たらたら神秘主義

本と映画と音楽と日常、できれば神秘

先日、叔母の葬式で、久しぶりに宗ちゃんに会った。宗ちゃんはおそらく60代、スキンヘッドのおじさんで、親戚のみんなが「宗ちゃん」と呼ぶからここでもそう呼ぶけれど、実際ぼくがどう呼びかければいいのかは分からないでいる。


宗ちゃんは変人である。最初にその面白さに気づいたのは、大学生のときだ。ぼくの父の葬式にやってきて、もう一人の変人のおじさんといっしょに、ずけずけと坊さんや親戚の人たちをからかっていた。おごそかな儀式もすべての権威もどうでもいいものと考えているような彼らの言動に、とても自由なものを感じてうらやましく思った。


宗ちゃんは、今は引退したけど自動車整備工を仕事にしていた。そして南方熊楠を尊敬する博識の読書家でもある。先日の叔母の葬式では、今は古文書を読むことに夢中だという話をしていた。

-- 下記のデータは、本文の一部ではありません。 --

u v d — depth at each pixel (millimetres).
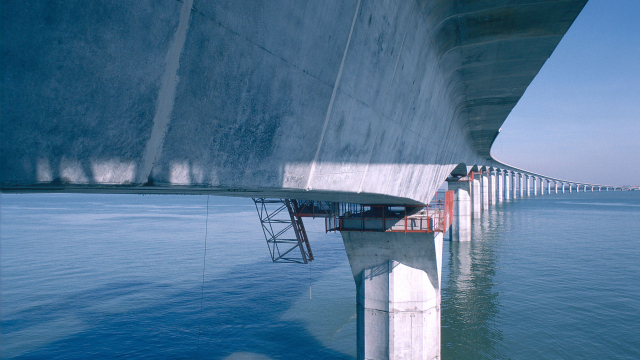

宗ちゃんが読んでいる古文書とは、あるお寺の坊さんが代々つけている日記らしくて、そこには筑波山の北にある雨引という地域に起こった出来事が何百年にもわたって書かれているという。たとえば、あるときに生まれた人物が、しばらく読んでいると事件を起こしたり、この人物はあいつの子供かあと途中で気づいたり…。話を聞いているとたしかに面白そうで、その世界の広がり方は、当たり前だけど小説なんかよりもずっと複雑かつリアルであるだろうと思う。


古文書を読むには、文字と言葉についてのかなりの勉強が必要だ。「おれは、『夜だから寝る』というような段階は超越しているから、好きな時に寝て一晩中だって起きて勉強してるんだ」と言っていた。古文書は学芸員の人や大学の先生なんかと一緒に読み進めているらしいのだが、一生懸命勉強していって「大学の先生なのにこんなのも分からないのか?」とからかっているのだという。


話を聞いていた人が、「何のためにそんなものを読んでいるのだ」と聞くと宗ちゃんは、「世間の人はすぐに『何のためか』と聞くが、おおきなお世話だ」と答えていた。


生を輝かせるのは、「何のためか」を超越するような行為であると思う。